▶ **List of tasks**:
**A.** Answer these questions from the interview:
(i) What equipment always goes with the person interviewed?
(ii) Which book is recommended to would-be explorers?
(iii) What are young explorers told to be wary of?
**B.** Reproduce the stretch of the interview from "Which book would" through "to continue exploring?" word for word.
**C.** Take the interview further, picking up after its final line.

▶ **Text passage**:
'''

What piece of equipment always goes with you?

Swiss Army knife and a bottle of scotch!

Please tell us what prompted you to start the Scientific Exploration Society.

The concept of bringing together the Armed Forces expertise in field administration and the ability to conquer obstacles with civilian scientists

Why was it important to invite women and disadvantaged youth to take part in these explorations?

Women are very determined, have quick wits and intelligence and can be almost as tough as men.  They can also be very caring and good company.

The Airship ‘Europa’ and the SES brigantine ‘Eye of the wind’ on pollution studies in the Mediterranean 1980

What made Operations Drake and Raleigh unique?

Letting young people tackle physical and mental challenges under expert guidance and discover their strengths and weaknesses at a time when they can build on them or correct them.  At the same time doing much to make the world a better place.

Which book would you recommend to would-be explorers today?

The Springs of Adventure by Wilfred Noyce

What would you tell young explorers to be wary of?

Greed …. And never believe your own PR.

Why is it important for humans to continue exploring?

If man is not to become a robot he must face challenges and seek to save the earth from self destruction.

Which of your many achievements do you think will be most remembered?

'''

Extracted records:
'''

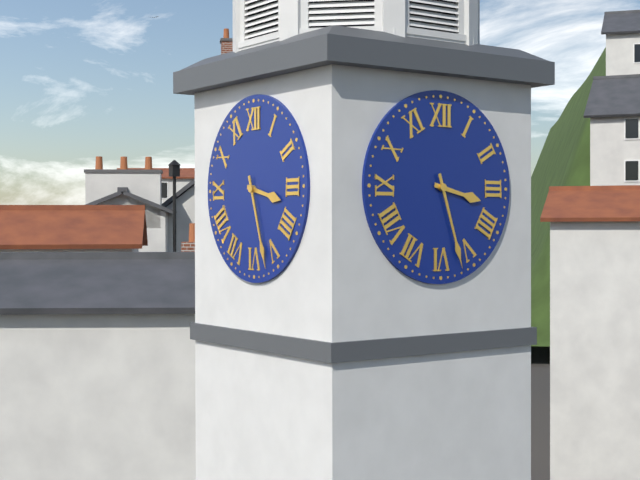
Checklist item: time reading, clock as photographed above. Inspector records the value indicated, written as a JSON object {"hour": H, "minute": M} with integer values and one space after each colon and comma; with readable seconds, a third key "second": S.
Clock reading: {"hour": 3, "minute": 27}
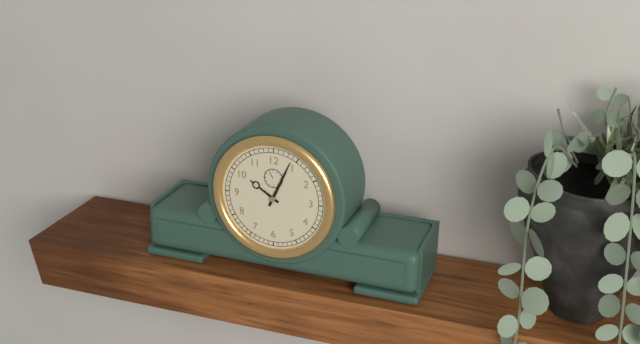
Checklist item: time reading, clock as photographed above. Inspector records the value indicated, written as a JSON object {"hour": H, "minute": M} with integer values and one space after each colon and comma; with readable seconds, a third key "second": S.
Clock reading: {"hour": 10, "minute": 4}
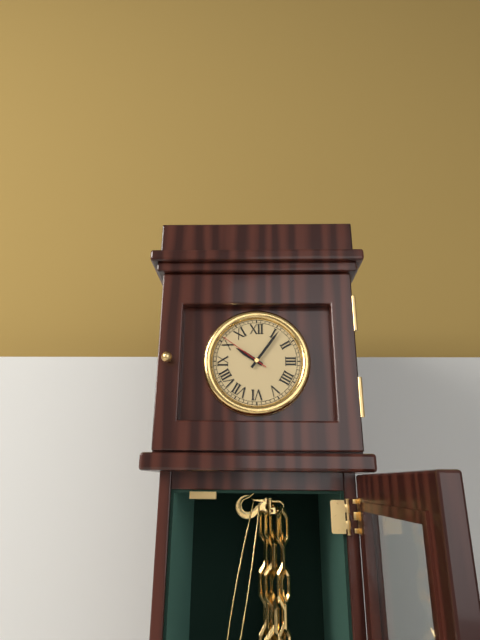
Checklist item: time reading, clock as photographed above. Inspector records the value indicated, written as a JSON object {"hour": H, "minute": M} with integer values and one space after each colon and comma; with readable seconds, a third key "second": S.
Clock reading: {"hour": 10, "minute": 6, "second": 51}
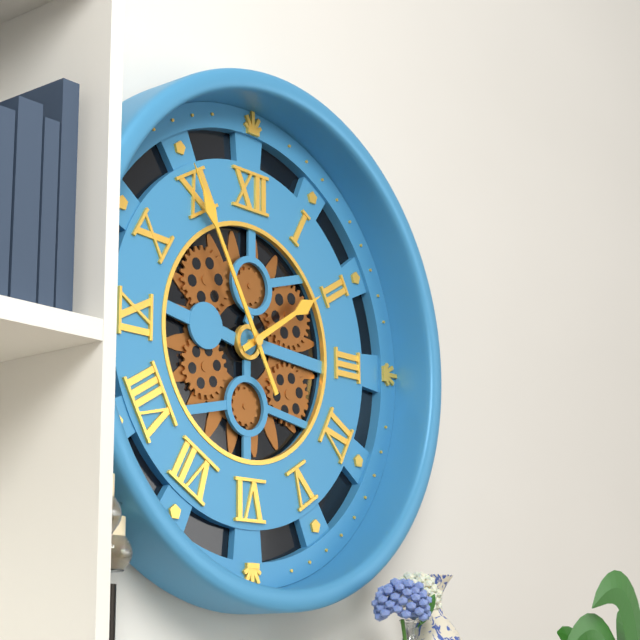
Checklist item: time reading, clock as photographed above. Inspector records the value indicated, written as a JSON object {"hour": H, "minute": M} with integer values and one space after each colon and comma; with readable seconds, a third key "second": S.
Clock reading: {"hour": 1, "minute": 55}
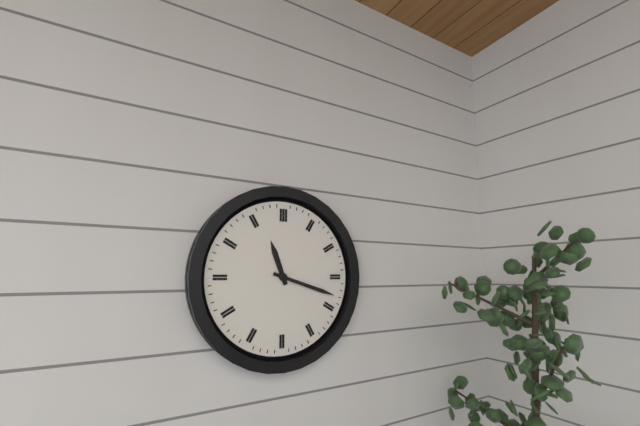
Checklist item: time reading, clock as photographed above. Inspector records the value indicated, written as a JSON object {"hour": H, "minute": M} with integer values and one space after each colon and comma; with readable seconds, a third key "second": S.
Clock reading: {"hour": 11, "minute": 18}
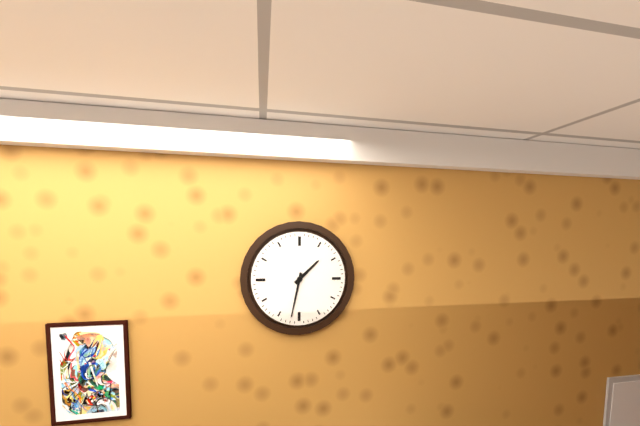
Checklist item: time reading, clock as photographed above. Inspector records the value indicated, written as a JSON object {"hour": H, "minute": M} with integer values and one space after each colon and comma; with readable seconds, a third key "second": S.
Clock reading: {"hour": 1, "minute": 32}
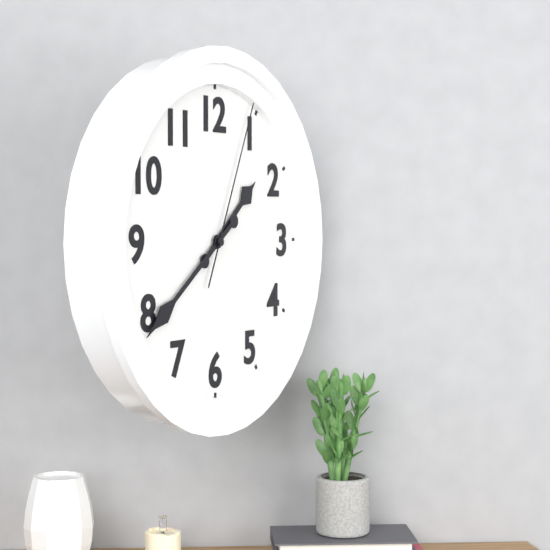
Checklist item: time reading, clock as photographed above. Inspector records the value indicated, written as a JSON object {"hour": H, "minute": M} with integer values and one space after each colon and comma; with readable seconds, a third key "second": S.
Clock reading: {"hour": 1, "minute": 39, "second": 4}
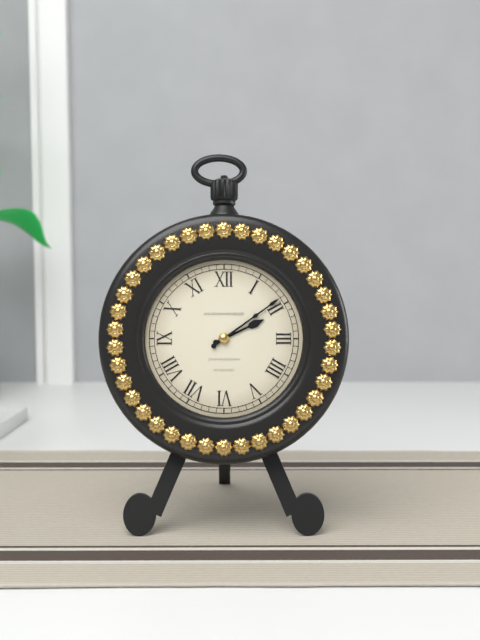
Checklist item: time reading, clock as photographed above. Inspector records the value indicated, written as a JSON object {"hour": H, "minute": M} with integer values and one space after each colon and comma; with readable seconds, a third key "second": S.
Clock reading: {"hour": 2, "minute": 9}
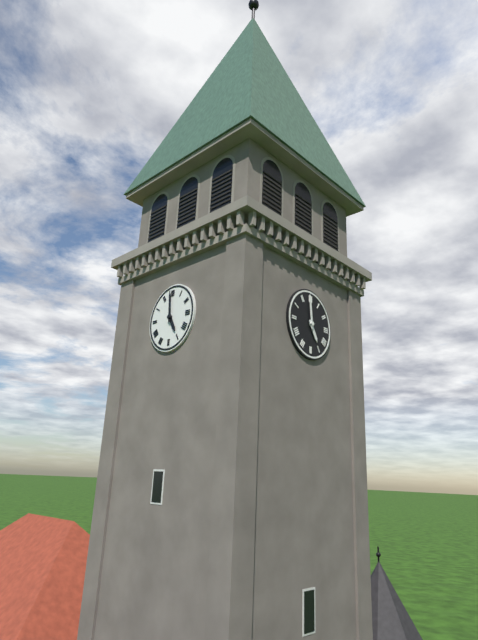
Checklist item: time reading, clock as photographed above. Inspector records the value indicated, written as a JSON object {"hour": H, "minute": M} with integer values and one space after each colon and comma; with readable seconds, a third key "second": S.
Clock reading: {"hour": 4, "minute": 59}
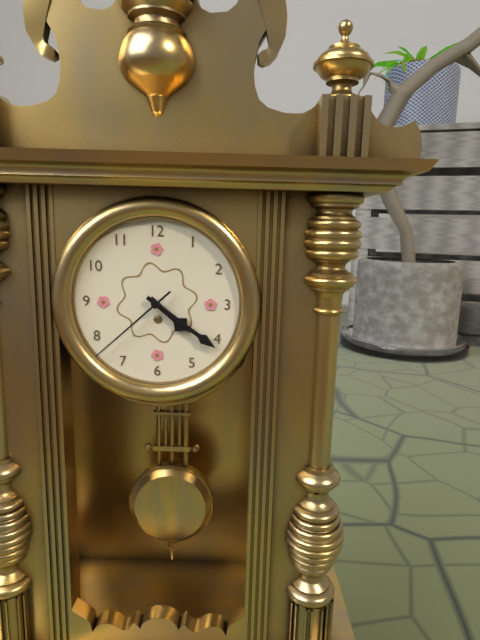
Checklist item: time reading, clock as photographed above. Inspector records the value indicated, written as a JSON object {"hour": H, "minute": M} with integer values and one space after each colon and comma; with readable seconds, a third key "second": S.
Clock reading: {"hour": 4, "minute": 21, "second": 38}
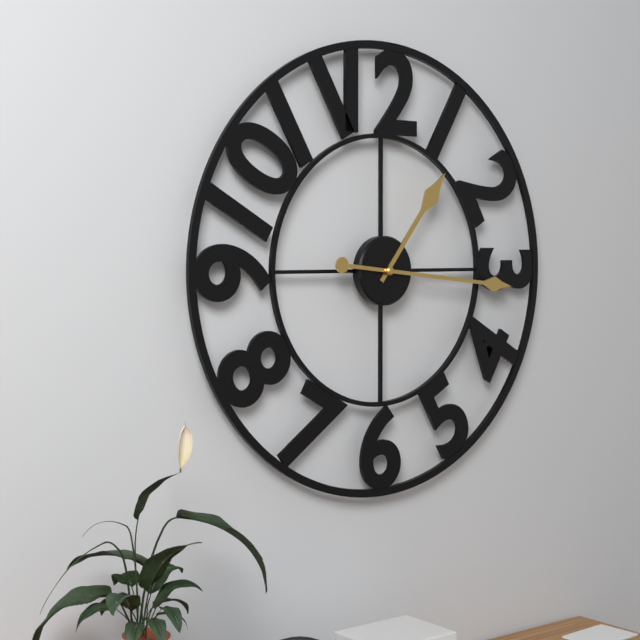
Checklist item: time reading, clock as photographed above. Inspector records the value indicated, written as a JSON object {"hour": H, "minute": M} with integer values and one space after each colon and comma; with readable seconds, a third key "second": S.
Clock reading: {"hour": 1, "minute": 16}
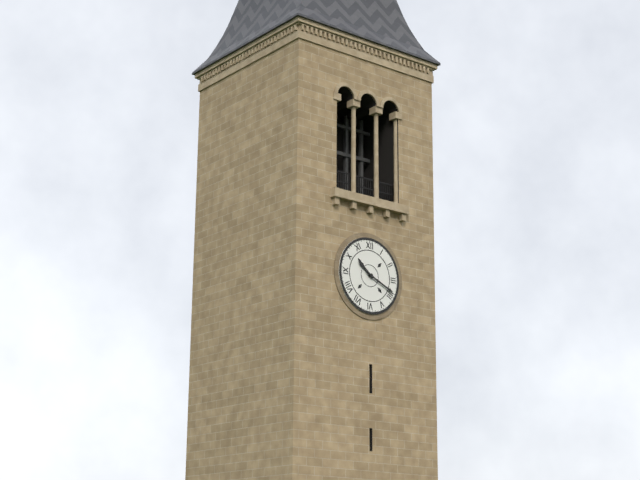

'''

▶ **Answers provided**:
**A.**
(i) A Swiss Army knife and a bottle of scotch.
(ii) The Springs of Adventure by Wilfred Noyce.
(iii) Greed, and believing your own PR.

**B.**
Which book would you recommend to would-be explorers today?

The Springs of Adventure by Wilfred Noyce

What would you tell young explorers to be wary of?

Greed …. And never believe your own PR.

Why is it important for humans to continue exploring?

**C.**
I hope it will be the launching of Operations Drake and Raleigh which have done so much to develop young leaders and future explorers who care about people, environment, fauna and flora.

Carrying the grand piano to the Wai Wai in Guyana 2000

What ethical, intellectual or technical advances would you like to see in the exploration world?

The most exciting technical advance at present is the development of the paramotor.  This really gives explorers a most valuable birds eye view of their area and way ahead.  Hopefully engines will become lighter and more powerful and pilots more skilful.  We have used them successfully in South America.  I’d love to fly one!

Why are you anxious to help others via the SES and the many charities you support to help disadvantaged youths?

SES is a great organisation bringing together people of all nations in the cause of science and community aid.  I believe if one can redirect the energy of disadvantaged young they can become far better citizens.  Stanley and Livingstone are great examples of this.